# What you are asked to do
Lay out the lines of the records as a numbered list, starting from the very first line and ending with the line containing "The villa showcases", both included. Leave out blank lines and any lines after that one.

(Saved data entries)
------------------------------------

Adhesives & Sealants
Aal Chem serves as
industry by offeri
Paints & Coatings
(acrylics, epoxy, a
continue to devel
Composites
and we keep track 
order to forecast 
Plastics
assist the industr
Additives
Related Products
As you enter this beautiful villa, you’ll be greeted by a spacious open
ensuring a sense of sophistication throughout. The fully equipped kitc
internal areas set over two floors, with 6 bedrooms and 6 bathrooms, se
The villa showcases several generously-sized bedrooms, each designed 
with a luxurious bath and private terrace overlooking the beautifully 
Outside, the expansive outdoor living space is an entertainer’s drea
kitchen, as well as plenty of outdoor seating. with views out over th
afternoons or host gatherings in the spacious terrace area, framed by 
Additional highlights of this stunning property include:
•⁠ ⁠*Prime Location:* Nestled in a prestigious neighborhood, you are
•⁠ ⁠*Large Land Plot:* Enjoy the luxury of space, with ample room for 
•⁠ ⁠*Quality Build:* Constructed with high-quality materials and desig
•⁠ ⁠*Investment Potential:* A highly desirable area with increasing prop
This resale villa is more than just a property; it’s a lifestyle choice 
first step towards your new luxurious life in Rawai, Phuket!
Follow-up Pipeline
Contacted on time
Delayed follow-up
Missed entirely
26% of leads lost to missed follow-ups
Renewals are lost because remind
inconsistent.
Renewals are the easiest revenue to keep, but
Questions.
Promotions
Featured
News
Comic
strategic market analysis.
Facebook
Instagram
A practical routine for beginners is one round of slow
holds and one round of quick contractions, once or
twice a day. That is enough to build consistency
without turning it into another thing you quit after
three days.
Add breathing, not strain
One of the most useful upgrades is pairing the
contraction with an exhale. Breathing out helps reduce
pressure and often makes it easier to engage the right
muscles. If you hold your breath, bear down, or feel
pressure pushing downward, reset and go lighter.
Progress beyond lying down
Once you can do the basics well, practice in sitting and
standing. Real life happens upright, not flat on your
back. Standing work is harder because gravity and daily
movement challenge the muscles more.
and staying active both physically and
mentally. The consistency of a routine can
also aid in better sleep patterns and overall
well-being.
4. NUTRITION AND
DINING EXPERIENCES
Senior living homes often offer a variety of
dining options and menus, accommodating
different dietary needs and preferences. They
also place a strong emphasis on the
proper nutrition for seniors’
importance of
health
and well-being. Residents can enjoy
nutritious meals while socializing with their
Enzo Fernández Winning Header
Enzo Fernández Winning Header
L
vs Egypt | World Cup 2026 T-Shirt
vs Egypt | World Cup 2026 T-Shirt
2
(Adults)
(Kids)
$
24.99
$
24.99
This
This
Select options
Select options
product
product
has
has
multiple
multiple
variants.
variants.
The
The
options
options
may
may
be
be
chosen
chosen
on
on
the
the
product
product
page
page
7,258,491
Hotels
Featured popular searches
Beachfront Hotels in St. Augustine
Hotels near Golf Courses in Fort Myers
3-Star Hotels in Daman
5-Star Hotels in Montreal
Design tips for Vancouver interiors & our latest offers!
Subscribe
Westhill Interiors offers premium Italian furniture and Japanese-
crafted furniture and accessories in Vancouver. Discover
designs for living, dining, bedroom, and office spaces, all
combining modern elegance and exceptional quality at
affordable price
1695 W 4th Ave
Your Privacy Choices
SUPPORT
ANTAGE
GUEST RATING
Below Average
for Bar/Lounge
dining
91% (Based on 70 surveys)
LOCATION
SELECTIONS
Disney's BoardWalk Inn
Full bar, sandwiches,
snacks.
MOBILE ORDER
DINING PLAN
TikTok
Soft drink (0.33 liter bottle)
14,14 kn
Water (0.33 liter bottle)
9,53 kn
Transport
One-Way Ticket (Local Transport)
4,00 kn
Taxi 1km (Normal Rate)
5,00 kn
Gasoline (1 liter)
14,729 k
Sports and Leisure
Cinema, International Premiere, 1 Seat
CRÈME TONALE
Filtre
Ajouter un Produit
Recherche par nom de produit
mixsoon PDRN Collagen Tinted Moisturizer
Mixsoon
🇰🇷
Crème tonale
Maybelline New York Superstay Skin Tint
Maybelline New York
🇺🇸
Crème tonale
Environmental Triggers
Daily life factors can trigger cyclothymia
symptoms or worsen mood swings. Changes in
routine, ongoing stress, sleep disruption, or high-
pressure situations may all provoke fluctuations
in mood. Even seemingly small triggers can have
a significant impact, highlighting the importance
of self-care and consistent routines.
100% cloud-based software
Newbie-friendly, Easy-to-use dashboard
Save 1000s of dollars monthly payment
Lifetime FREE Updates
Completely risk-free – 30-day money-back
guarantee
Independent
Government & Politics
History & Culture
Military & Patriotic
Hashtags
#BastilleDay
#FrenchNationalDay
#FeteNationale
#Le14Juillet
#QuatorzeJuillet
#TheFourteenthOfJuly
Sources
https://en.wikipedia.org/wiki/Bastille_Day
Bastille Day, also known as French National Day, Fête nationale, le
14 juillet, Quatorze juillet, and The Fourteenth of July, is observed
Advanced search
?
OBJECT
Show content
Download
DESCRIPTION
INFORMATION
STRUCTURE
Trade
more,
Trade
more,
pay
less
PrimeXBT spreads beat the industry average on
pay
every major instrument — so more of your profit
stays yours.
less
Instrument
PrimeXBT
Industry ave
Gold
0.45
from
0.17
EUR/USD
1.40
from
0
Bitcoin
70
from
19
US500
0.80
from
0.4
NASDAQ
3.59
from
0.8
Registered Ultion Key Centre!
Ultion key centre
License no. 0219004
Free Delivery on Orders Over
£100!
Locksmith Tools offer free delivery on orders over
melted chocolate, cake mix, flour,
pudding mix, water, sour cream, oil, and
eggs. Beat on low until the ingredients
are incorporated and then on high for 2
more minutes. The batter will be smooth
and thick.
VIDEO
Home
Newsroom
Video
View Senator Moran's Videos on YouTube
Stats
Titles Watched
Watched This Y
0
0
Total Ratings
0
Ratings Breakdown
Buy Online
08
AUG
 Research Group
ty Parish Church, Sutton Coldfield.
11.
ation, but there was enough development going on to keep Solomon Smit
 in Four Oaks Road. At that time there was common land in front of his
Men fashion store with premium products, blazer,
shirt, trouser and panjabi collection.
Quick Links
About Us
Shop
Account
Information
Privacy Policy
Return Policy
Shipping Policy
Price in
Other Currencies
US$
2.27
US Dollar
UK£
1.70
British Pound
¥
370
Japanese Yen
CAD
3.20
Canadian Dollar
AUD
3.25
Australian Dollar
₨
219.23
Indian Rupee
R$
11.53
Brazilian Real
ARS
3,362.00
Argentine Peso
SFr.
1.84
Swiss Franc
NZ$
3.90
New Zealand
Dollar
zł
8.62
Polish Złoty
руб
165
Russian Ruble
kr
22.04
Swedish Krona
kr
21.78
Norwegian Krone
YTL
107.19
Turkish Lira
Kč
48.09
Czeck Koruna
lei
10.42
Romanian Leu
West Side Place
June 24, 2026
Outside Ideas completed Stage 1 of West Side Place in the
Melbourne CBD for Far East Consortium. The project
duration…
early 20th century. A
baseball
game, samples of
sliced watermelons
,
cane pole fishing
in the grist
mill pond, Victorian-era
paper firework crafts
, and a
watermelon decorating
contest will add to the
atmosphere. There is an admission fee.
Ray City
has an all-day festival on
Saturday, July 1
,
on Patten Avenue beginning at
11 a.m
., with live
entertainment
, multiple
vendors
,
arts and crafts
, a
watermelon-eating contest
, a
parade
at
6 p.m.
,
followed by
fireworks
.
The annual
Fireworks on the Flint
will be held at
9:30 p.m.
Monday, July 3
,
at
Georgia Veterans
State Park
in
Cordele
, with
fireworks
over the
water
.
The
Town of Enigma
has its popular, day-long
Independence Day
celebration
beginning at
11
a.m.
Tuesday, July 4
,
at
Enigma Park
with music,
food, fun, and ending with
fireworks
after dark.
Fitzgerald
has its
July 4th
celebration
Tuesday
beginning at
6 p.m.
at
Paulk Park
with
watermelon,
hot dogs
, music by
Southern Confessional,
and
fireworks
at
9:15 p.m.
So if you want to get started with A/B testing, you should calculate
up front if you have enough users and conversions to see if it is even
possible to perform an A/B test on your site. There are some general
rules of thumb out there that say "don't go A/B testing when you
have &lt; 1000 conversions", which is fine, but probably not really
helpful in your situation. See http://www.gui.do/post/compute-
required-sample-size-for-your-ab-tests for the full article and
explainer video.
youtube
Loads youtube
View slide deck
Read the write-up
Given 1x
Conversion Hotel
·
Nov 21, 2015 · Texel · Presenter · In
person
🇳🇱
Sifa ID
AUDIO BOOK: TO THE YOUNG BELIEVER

------------------------------------

# Response to the task
1. Adhesives & Sealants
2. Aal Chem serves as
3. industry by offeri
4. Paints & Coatings
5. (acrylics, epoxy, a
6. continue to devel
7. Composites
8. and we keep track 
9. order to forecast 
10. Plastics
11. assist the industr
12. Additives
13. Related Products
14. As you enter this beautiful villa, you’ll be greeted by a spacious open
15. ensuring a sense of sophistication throughout. The fully equipped kitc
16. internal areas set over two floors, with 6 bedrooms and 6 bathrooms, se
17. The villa showcases several generously-sized bedrooms, each designed 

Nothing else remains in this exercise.